I wanted my Hazel recipe to search the PDF for something that looks like a date string and determine the month and year of the statement on its own. If you downloaded the statement from your bank’s web site promptly every month then this would be a lot easier. You could simply use the “current date” field in the “Rename” part of the recipe and call it a day. That’s not how I roll. I usually download my statements in batches every few months. I didn’t want to have to open each one and rename it manually. Here’s where things get a little geeky.

Again, we’re calling on a couple external utilities from AppleScript to extract the date: pdftotext and awk.

The pdftotext utility isn’t part of the standard OS X installation, but rather a component of a larger, open source PDF viewer called Xpdf. Its function is to convert a PDF document into plaintext which, despite losing all of its formatting, makes is easily searchable and accessible to other standard command line utilities. Fortunately, Carsten Blüm has packaged up pdftotext in a handy OS X installer which makes it available to scripts within Hazel.

Unix gurus have been using the awk utility for years to process text files and print summary reports on the contents. For the purpose of our Hazel recipe, awk will locate the date string buried in the PDF and make the year and month components of the date available as custom tokens for use later in the recipe.

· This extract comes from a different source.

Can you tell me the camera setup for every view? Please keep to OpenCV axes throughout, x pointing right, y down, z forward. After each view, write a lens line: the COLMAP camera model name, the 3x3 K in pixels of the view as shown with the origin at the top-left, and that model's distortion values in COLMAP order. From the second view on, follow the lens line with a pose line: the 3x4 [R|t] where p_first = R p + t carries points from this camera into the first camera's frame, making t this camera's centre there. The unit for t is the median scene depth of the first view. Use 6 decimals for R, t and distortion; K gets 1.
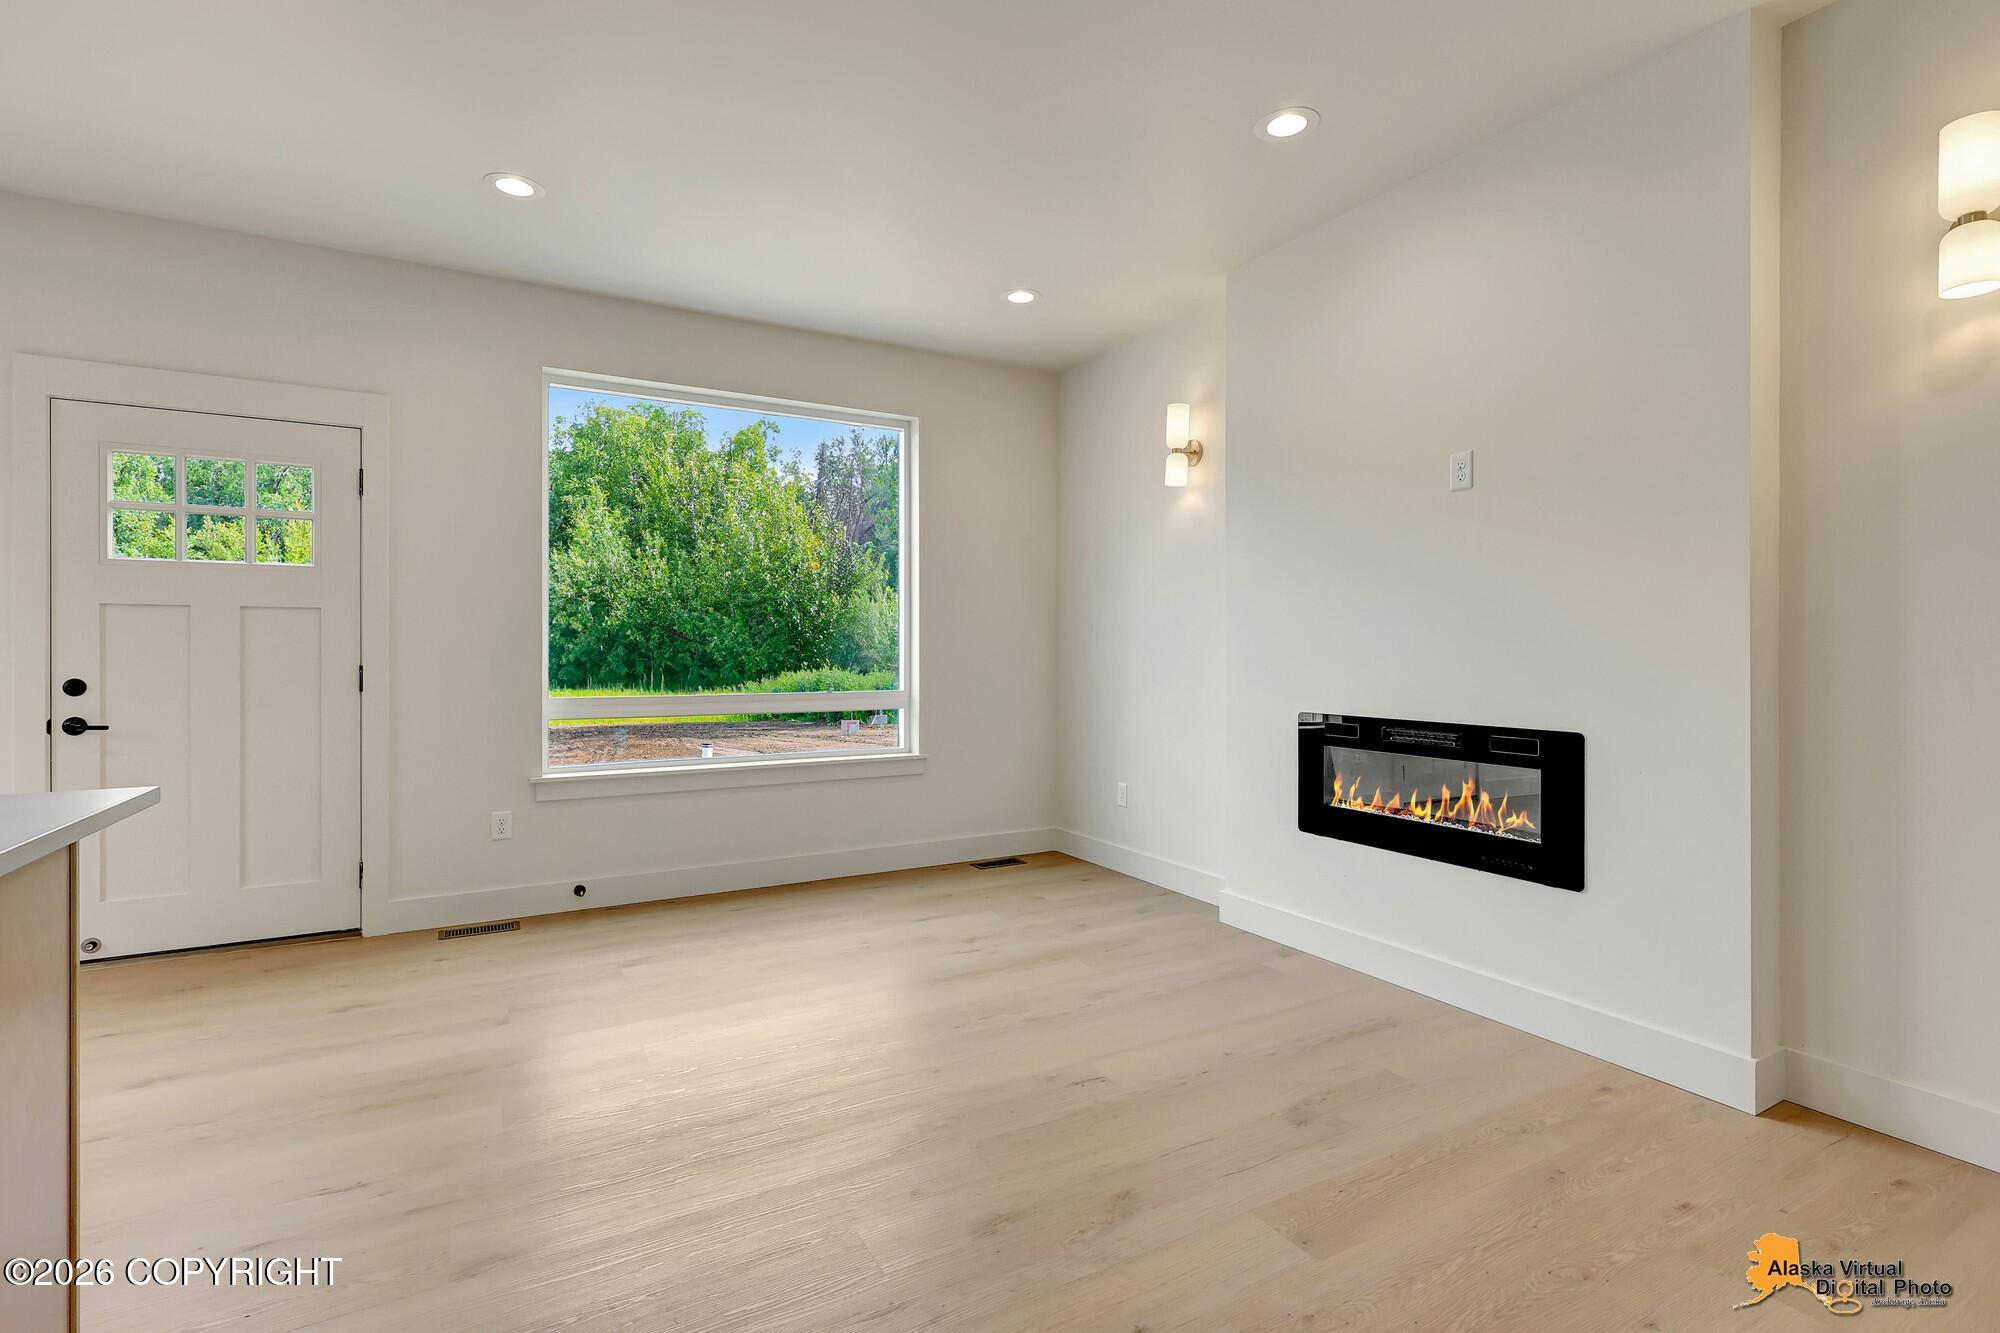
lens RADIAL K [[930.6, 0, 996.8], [0, 930.6, 647.8], [0, 0, 1]] dist [0.002728, 0.000567]
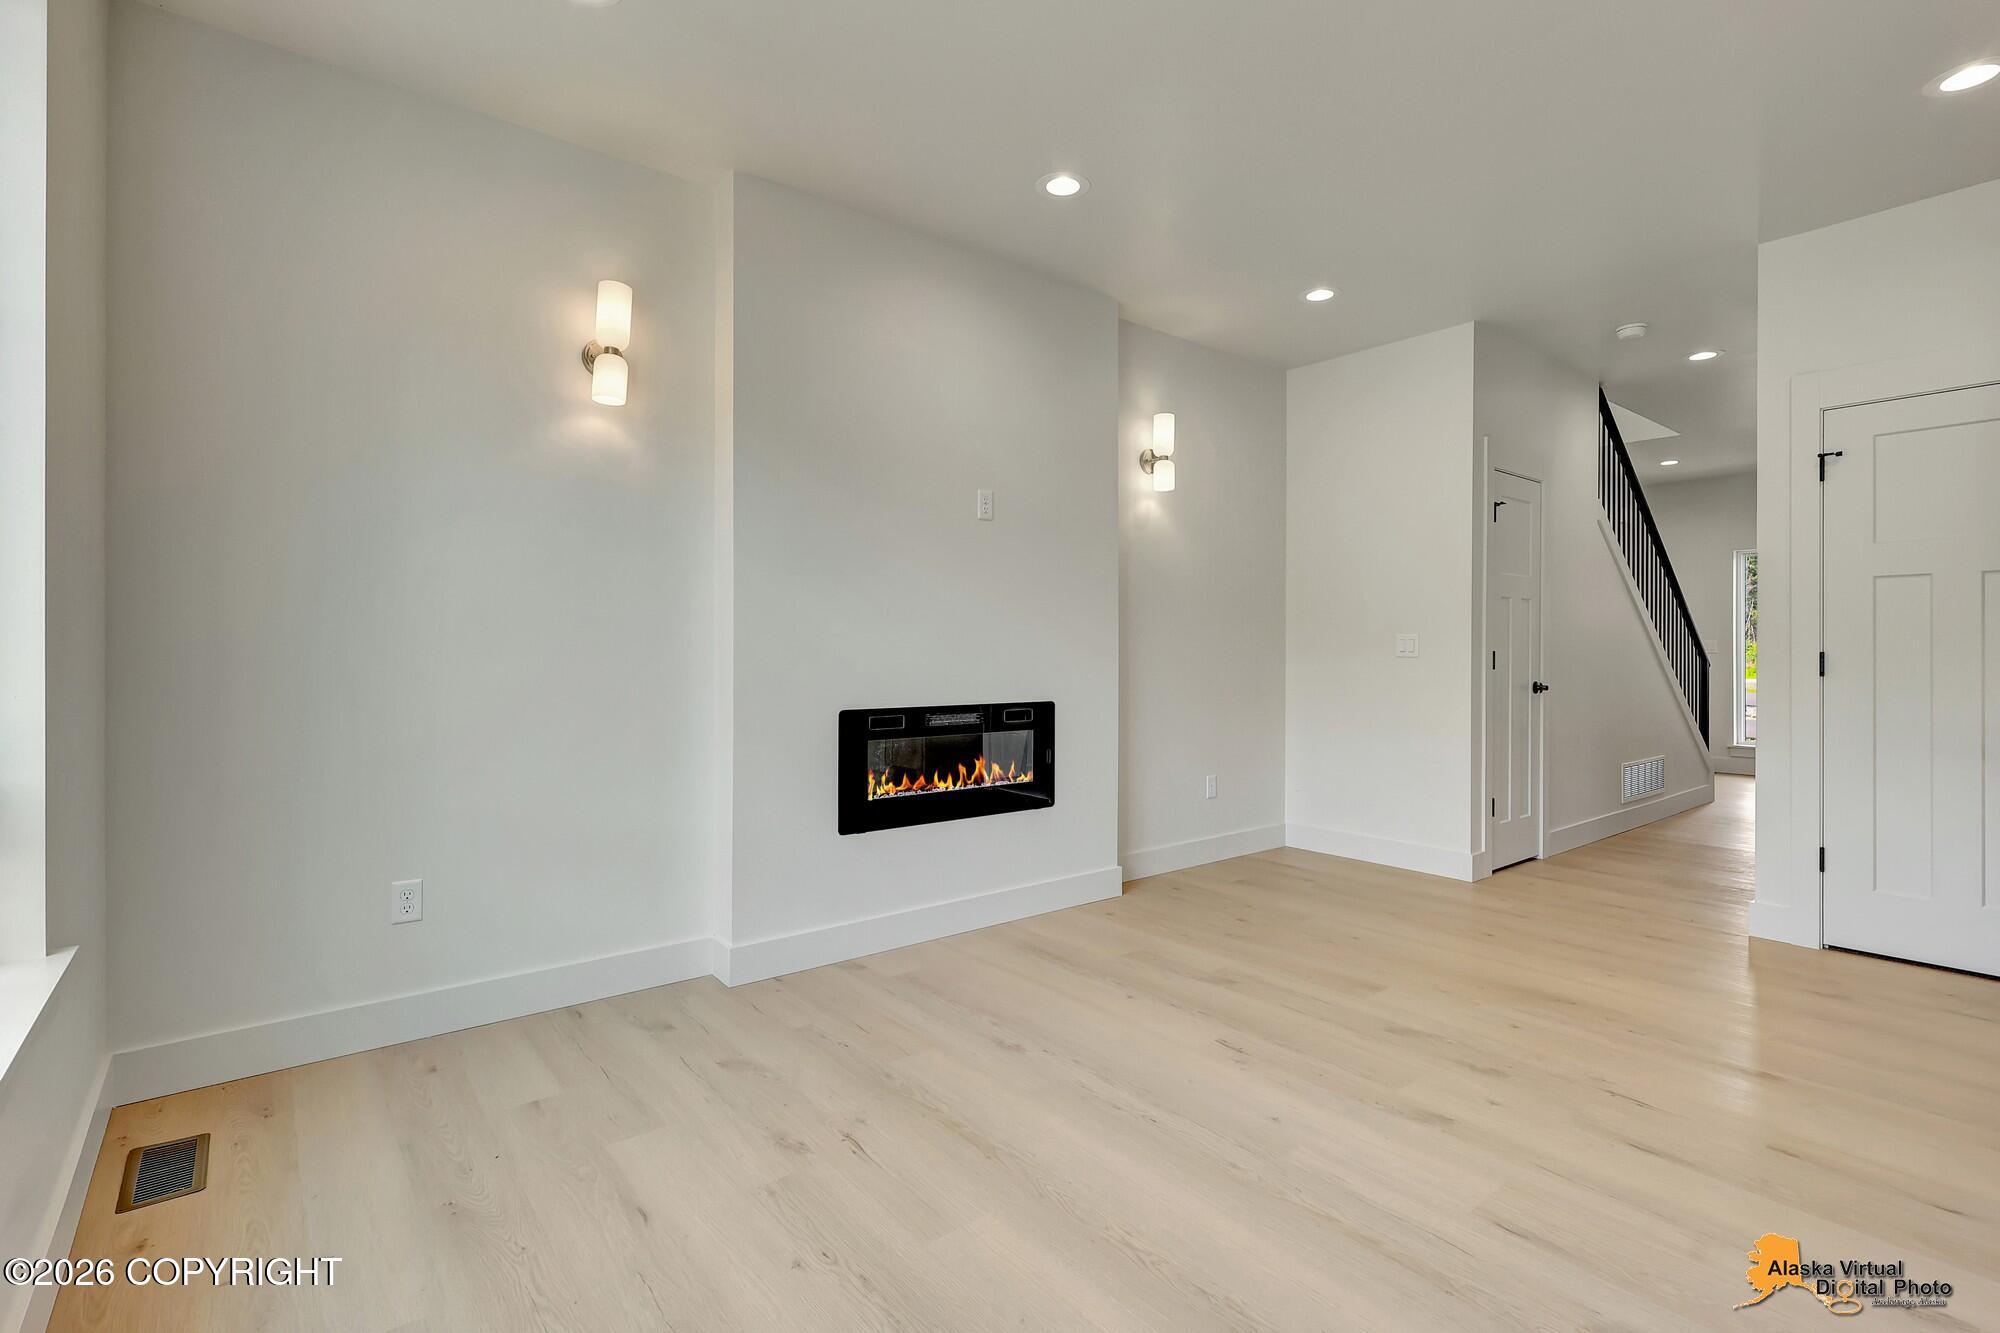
lens RADIAL K [[930.6, 0, 996.8], [0, 930.6, 647.8], [0, 0, 1]] dist [0.002728, 0.000567]
pose [[-0.160939, 0.001815, 0.986963, -0.702024], [-0.007346, 0.999968, -0.003037, 0.007968], [-0.986937, -0.007739, -0.160921, 1.101474]]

Both of these utilities come together in the second line of the AppleScript shown above and condensed to the command line equivalent here:

/usr/local/bin/pdftext [path to file] - | awk 'NR < 2 {print $1, $8}'

where the AppleScript inserts the actual file being examined for [path to file] when the script runs.

Renaming and filing

Once the statement date has been determined and the year and month have been saved as custom token, renaming the file to something that makes more sense is easy. Here’s how it looks when those custom tokens are applied in the renaming process.

Once it’s renamed, Hazel proceeds to move the file to the folder where I store my bank statements. The final bit of magic involves automatically sorting the statement into the folder named for the year by using Hazel’s sorting capability. Choose “Sort into subfolder” from the list of available actions and add the custom token for the statement year. With that in place Hazel will automatically move the statement to the subfolder for the correct year and even create a new “2013” folder next January when it processes my statement from that month.

Once you’ve built one of these types of recipes you’ll be able to duplicate it to address statements from other institutions. The trickiest part by far is extracting the date from the statement. No two statements are alike in that regard, and you’ll probably end up Googling awk recipes for a while. You’ll also need to modify your recipe if that institution makes changes to the format of the statement itself since it’s likely that your awk search will no longer work.

If you’ve made it this far and successfully created your own version of this recipe, congratulations! You now know enough about working with recipes in Hazel to be dangerous.

2 responses to Automated bank statement filing with Hazel

  1. Tim, Your are right about knowing enough to be dangerous. I use a Scansnap S1500M and Hazel in my paperless workflow. I was already using automated renaming, sorting and tagging of my files so I was excited to read what you wrote here. I would like to use an extension of it to change the “creation date” of my files so that they will sort appropriately by date when I browse for them in the finder or . I thought I could use the “touch” command in a shell script to apply the change of date and would like to include the day as well as month and year. What do you think? Do you see this working?

    • Bob, am I understanding correctly that you want to sort your files according to something other than alphabetically by filename? I put the date at the beginning of my files so they sort chronologically. It looks like ‘touch’ will allow you to set different modification and access times, but I’m not sure how that will help you.